25/05/2020. L’affaire fait grand bruit : le président de la République française aurait téléphoné à Jean-Marie Bigard, humoriste impossible à classer, supposé porte-drapeau des Gilets Jaunes.  Le Monde (Solenn de Royer) :

« Il y a quelques jours, M. Macron a appelé Jean-Marie Bigard, par l’intermédiaire de Patrick Sébastien. L’humoriste, soutien des « gilets jaunes », avait critiqué le gouvernement, peu avant le déconfinement. « J’en ai marre de voir des guignols nous diriger », s’indignait-il sur Instagram, en plaidant pour la réouverture des « bistrots ». L’humoriste a assuré que le chef de l’Etat lui avait donné « raison », en lui promettant un « échéancier ».

Le Monde, toujours :

« Le 9 avril, Macron avait également créé la surprise en rendant visite à Didier Raoult, défenseur de l’hydroxychloroquine contre le Covid-19. L’infectiologue 1 controversé s’en était félicité, louant un « homme intelligent » qui « comprend tout ». M. Macron l’avait qualifié de « grand scientifique ». « En allant le voir, il a délégitimé sa posture », positive un proche du président. Dans un registre différent, le chef de l’Etat a décroché son téléphone le 1er mai pour appeler Eric Zemmour, agressé dans la rue. L’information a fuité dans Valeurs actuelles« Entre un Bigard, un Zemmour, un Raoult ou un Philippe de Villiers [à qui Macron a promis la réouverture du Puy du Fou, en Vendée], il y a un lien : la France populaire », note un conseiller. »

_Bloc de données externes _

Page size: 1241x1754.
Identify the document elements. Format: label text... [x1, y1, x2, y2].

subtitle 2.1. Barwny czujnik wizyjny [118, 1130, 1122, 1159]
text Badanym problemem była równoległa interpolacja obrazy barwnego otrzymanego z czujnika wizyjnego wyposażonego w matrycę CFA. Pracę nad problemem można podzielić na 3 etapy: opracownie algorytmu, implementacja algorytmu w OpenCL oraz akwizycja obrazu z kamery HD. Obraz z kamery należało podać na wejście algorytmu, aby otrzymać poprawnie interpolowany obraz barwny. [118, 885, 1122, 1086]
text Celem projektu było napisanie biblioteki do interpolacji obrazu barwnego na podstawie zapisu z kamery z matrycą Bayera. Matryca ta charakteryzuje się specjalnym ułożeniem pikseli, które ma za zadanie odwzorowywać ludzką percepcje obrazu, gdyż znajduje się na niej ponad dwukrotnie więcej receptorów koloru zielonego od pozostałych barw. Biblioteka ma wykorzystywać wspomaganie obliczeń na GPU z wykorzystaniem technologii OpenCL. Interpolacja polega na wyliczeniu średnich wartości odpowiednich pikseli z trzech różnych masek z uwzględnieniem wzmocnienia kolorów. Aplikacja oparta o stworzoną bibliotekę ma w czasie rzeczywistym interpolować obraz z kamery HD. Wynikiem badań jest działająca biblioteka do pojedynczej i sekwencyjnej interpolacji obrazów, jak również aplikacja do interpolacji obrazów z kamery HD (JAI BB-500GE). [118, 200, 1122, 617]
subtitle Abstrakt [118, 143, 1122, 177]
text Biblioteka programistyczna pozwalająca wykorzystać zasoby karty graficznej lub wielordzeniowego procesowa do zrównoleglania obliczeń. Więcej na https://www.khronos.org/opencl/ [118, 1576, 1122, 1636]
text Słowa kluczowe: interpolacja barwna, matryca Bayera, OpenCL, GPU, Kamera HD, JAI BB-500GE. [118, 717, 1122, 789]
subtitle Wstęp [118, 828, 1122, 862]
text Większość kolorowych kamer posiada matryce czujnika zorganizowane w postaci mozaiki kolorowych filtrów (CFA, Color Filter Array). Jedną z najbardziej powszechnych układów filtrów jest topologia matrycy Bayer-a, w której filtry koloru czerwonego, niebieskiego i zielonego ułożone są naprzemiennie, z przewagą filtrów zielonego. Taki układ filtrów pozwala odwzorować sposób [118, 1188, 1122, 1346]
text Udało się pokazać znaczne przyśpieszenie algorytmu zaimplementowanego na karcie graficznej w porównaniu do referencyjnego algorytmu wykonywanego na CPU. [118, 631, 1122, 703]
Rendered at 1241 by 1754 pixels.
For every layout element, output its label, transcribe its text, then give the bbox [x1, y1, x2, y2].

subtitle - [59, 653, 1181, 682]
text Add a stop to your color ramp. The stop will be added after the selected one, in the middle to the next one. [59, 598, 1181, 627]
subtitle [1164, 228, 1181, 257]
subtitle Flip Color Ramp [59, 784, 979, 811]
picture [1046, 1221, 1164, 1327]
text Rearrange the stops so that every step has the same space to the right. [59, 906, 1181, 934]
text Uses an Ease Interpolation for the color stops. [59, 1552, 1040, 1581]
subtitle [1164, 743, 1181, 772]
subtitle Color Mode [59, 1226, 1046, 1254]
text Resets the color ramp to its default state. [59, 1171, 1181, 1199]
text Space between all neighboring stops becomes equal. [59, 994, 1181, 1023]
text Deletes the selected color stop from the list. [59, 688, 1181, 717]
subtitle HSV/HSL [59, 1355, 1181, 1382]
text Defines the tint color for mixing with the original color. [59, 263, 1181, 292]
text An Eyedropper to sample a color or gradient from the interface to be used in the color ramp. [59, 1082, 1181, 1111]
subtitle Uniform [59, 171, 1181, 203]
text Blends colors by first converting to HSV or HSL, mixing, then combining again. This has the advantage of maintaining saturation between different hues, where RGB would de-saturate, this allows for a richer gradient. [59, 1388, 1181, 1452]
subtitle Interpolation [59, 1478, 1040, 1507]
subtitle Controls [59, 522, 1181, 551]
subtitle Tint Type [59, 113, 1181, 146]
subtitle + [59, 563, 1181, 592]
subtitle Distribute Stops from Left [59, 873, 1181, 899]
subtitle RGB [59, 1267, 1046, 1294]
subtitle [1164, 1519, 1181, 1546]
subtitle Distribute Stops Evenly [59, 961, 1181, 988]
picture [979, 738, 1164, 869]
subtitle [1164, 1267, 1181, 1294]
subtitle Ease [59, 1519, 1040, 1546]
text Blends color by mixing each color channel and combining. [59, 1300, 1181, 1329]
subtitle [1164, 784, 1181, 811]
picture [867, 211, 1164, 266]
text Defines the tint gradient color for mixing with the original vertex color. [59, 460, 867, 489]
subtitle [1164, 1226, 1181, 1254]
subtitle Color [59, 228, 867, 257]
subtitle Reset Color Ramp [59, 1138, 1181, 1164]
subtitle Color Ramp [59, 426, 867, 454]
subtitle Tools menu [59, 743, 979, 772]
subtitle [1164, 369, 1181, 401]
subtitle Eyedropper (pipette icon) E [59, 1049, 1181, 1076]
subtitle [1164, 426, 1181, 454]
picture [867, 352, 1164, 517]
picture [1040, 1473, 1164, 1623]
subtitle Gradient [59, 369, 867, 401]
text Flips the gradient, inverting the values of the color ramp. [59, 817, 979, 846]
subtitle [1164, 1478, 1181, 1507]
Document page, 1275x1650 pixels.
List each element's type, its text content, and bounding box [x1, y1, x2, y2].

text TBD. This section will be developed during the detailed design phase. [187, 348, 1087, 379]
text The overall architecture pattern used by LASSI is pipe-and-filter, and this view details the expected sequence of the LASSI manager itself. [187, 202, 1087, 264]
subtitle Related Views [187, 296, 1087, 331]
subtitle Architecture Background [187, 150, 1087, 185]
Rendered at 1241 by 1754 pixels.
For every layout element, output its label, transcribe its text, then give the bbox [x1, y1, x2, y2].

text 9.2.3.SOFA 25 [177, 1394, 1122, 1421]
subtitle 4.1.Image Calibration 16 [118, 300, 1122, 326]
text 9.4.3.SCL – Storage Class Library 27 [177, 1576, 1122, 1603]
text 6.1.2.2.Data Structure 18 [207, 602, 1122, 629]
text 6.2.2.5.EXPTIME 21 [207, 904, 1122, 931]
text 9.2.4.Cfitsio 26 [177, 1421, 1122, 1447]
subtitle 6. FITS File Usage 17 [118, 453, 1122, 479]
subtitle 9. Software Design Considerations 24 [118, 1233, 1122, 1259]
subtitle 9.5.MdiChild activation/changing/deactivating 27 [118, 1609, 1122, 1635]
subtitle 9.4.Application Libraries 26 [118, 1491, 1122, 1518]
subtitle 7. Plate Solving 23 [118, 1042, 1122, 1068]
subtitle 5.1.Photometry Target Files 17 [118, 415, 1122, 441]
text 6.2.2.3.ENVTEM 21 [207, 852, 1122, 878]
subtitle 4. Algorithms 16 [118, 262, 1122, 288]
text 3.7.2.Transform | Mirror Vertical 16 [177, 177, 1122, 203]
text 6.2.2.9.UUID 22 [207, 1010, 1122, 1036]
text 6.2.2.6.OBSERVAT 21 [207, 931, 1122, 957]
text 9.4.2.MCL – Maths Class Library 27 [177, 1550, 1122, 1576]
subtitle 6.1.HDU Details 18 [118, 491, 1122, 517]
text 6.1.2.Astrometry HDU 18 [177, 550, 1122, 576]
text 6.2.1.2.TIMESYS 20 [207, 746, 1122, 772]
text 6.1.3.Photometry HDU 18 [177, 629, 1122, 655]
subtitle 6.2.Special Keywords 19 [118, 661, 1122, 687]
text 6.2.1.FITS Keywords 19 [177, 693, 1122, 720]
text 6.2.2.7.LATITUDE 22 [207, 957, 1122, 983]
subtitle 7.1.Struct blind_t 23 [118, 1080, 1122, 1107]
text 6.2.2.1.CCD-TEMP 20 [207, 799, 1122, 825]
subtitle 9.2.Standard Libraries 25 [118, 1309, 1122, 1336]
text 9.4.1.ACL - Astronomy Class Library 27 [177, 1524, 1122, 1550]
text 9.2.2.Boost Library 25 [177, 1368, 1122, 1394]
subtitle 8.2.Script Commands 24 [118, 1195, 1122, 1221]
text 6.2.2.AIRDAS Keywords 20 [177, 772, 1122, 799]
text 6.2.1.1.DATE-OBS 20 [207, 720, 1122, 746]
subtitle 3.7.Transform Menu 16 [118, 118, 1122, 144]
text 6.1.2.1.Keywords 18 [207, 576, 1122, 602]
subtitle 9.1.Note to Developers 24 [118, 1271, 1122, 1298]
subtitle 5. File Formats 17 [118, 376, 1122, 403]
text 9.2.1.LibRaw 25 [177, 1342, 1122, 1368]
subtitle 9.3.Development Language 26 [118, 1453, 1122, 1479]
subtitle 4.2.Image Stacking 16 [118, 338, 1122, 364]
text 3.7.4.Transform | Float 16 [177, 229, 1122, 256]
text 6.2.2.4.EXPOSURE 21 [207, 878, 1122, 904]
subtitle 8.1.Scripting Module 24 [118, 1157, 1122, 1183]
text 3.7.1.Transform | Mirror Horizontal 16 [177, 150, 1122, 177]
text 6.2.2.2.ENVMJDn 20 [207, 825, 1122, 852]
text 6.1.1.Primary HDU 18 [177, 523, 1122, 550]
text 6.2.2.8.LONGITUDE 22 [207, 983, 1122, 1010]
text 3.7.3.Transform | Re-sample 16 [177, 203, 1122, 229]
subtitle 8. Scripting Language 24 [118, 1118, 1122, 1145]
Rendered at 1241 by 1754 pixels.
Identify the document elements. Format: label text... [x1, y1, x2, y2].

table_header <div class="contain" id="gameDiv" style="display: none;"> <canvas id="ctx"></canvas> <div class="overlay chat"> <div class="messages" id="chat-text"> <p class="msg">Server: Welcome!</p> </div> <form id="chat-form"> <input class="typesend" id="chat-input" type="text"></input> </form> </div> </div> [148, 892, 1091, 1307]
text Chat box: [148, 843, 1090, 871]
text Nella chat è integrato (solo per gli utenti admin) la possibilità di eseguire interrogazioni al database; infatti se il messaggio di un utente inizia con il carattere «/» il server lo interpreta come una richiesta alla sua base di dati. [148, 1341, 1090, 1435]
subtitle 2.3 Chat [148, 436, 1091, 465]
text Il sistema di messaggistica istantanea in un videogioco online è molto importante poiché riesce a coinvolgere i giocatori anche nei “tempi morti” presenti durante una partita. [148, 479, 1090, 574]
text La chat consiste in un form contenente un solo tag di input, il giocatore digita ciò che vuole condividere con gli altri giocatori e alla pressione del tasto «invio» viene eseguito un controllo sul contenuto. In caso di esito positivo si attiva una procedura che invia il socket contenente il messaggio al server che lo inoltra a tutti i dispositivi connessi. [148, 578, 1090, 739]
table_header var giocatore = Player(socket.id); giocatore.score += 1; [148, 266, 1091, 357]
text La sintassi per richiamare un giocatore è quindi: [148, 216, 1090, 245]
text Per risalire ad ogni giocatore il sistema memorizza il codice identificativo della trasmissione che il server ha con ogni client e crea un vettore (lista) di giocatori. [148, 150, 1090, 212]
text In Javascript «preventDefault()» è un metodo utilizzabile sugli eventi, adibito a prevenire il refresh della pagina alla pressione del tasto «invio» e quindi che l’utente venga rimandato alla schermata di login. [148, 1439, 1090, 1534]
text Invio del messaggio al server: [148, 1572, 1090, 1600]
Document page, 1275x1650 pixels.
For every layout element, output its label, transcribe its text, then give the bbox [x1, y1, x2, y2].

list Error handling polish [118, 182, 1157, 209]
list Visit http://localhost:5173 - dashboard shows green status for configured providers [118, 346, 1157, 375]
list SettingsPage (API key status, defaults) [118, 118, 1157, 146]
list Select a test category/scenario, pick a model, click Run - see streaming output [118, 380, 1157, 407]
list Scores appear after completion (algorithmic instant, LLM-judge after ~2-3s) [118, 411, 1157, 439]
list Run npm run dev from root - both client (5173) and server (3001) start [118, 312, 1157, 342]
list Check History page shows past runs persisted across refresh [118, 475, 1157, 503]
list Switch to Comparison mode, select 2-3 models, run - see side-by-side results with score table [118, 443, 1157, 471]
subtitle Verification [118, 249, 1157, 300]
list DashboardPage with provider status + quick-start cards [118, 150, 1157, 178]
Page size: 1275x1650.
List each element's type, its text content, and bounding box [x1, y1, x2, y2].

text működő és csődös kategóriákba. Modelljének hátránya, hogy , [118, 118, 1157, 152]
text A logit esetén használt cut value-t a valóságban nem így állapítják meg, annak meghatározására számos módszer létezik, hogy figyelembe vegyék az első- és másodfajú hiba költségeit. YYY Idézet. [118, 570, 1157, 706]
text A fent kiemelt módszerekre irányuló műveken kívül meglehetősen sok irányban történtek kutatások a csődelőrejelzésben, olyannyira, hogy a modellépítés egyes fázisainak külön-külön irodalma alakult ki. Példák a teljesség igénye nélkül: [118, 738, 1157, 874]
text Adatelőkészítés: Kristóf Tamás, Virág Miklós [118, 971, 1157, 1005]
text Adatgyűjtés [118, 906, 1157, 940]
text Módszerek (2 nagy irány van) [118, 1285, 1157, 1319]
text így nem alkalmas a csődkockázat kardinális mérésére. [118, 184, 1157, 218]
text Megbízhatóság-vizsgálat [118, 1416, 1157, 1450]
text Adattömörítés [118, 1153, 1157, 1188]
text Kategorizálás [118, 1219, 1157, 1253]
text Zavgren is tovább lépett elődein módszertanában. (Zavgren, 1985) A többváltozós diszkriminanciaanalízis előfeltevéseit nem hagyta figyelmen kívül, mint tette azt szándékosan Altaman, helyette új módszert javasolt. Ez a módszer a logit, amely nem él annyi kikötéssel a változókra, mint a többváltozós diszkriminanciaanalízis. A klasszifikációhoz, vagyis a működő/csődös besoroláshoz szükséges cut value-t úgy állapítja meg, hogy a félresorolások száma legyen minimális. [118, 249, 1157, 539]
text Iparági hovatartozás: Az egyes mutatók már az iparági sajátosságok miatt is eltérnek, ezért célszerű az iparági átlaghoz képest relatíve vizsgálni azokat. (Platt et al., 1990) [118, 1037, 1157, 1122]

Après les « conseillers » du prince, on lira  (Lucie SoullierAbel Mestre et Gilles Rof) : « Tout le monde veut récupérer son aura » : Didier Raoult, infectiologue 1 courtisé et héraut des antisystèmes.

Puis on écoutera, sur France Inter, la chronique politique de Thomas Legrand, joliment tricotée autour des paradoxes d’un chevalier « anti-système » soutenu par les chevaliers du système en place : « L’antisystème… ce système ». Extraits :

« Le  Président, dans sa stratégie de calino-thérapie des antisystèmes (dont  visiblement il regrette -par fonction- de ne plus pouvoir être)  avait  lui-même rendu visite à Didier Raoult ! Quant au méchant Big Pharma…  Sachant que Raoult prône l’utilisation de molécules produites par les  gros laboratoires, à n’en pas douter, il aurait été ravi que les tests  soient concluants ! Alors pourquoi l’image de l’antisystème s’est-elle imposée ?

Solidarité de pestiférés

« D’abord  parce que Didier Raoult a eu l’idée (pas originale mais souvent  efficace) de se présenter comme rebelle et solitaire. Son look ZZ-Top  colle avec son discours en marge des protocoles, qui suppose  publications, certifications, expertises, donc possible mises en cause.  Un ensemble de procédures admises par la plupart des praticiens,  chercheurs et journalistes spécialistes du sujet. Or, par les temps qui  courent, ceux-là sont soupçonnés d’abuser de leur savoir, de le  transformer en pouvoir et donc en privilège. Alors quand un personnage  présente son savoir comme dissident, il recueille un écho auprès de ceux  qui estiment que leur malheur est dû au fameux système.

« Le qualificatif  ‘d’antisystème’ (surtout s’il est décerné par la presse dite ‘mainstream’)  devient un label qui assure toute une série de soutien en cascade par  principe ou démagogie… par système, pourrait-on dire ! (…)_Il  s’agit donc d’une solidarité bien comprise de pestiférés stratégiques…  Tous les antisystèmes autoproclamés d’extrême-droite, de droite, de  gauche, de n’importe où comme Onfray, crient au lynchage… en lynchant  partout dans la presse audiovisuelle et écrite… ou sur les réseaux  sociaux! En réalité, si vous faites la listes des puissants, des  fortunés, des détenteurs de vrais pouvoirs qui soutenaient Raoult…  l’antisystème… en voilà un beau système ! »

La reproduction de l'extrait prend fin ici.